Chaque contribution appelait de longs débats ; mais la dernière, par le Professeur Abdon Nadin Liango, président du comité scientifique, sous le titre « Dignité humaine en péril » retraçant les crises subies par la RCA devait susciter un moment extrêmement fort : trente ou quarante mains se sont levées pour apporter précisions, corrections, commentaires… Le colloque se terminait par la confirmation d’un immense besoin de partage auquel répond l’Association A9.
Car la RCA aujourd’hui n’offre pas beaucoup d’autres possibilités. Les oppositions politiques au régime en place ne sont guère actives, ou sont ailleurs. Les problématiques du moment touchent plus aux questions de survie alors que 80% de la population n’a qu’un repas par jour, me dit-on. Les ressources naturelles du pays sont détournées, les routes difficilement praticables, le fonctionnement économique réduit, sauf pour l’immobilier des riches : Bangui voit fleurir les bâtiments à étages, les hôtels climatisés. Et fort peu en profitent. Heureusement il y a 3000 agents des différentes institutions des Nations Unies.

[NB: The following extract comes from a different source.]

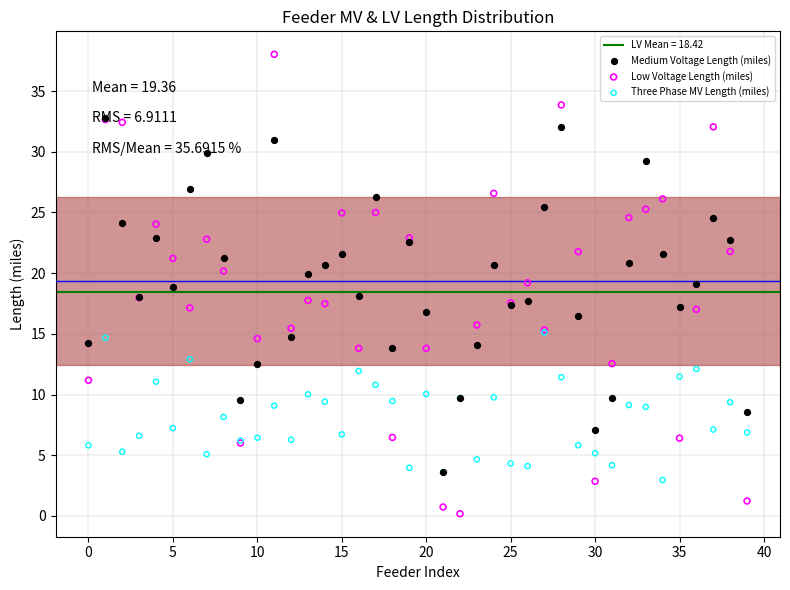

Which series reaches the maximum Y coordinate?

Low Voltage Length (miles)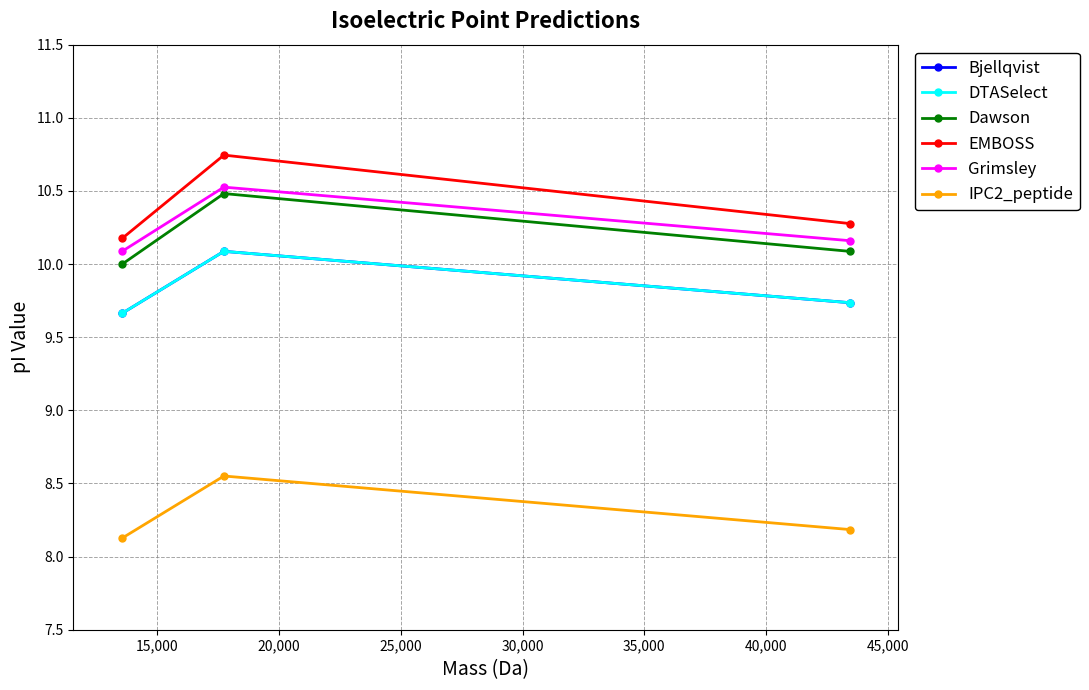

Is this an area chart (filled region under the line)?

No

A9 s’est singularisée en proposant en 2021 de nourrir Bangui en 90 jours, opération qui a donné naissance à 1400 jardins potagers privés devant les cases de volontaires et l’opération devrait bientôt doubler.

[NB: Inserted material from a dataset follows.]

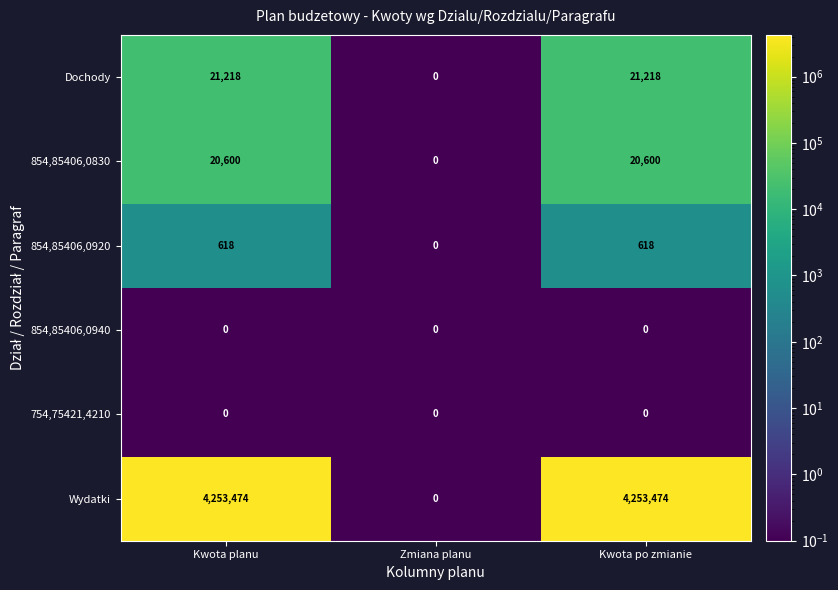

What is the greatest value displayed?

4253474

Mais A9 a aussi lancé avec l’Université (le Recteur ouvrait le colloque) un master en pluralisme religieux et médiation. Quelques jours après le colloque, ce sont 60 nouveaux titulaires qui étaient reçus (50 l’an dernier).
C’est l’honneur du CCFD-Terre solidaire, de la Friedrich Schiller Universitat d’Iena, et modestement du Défap de soutenir de telles initiatives porteuses d’espérance.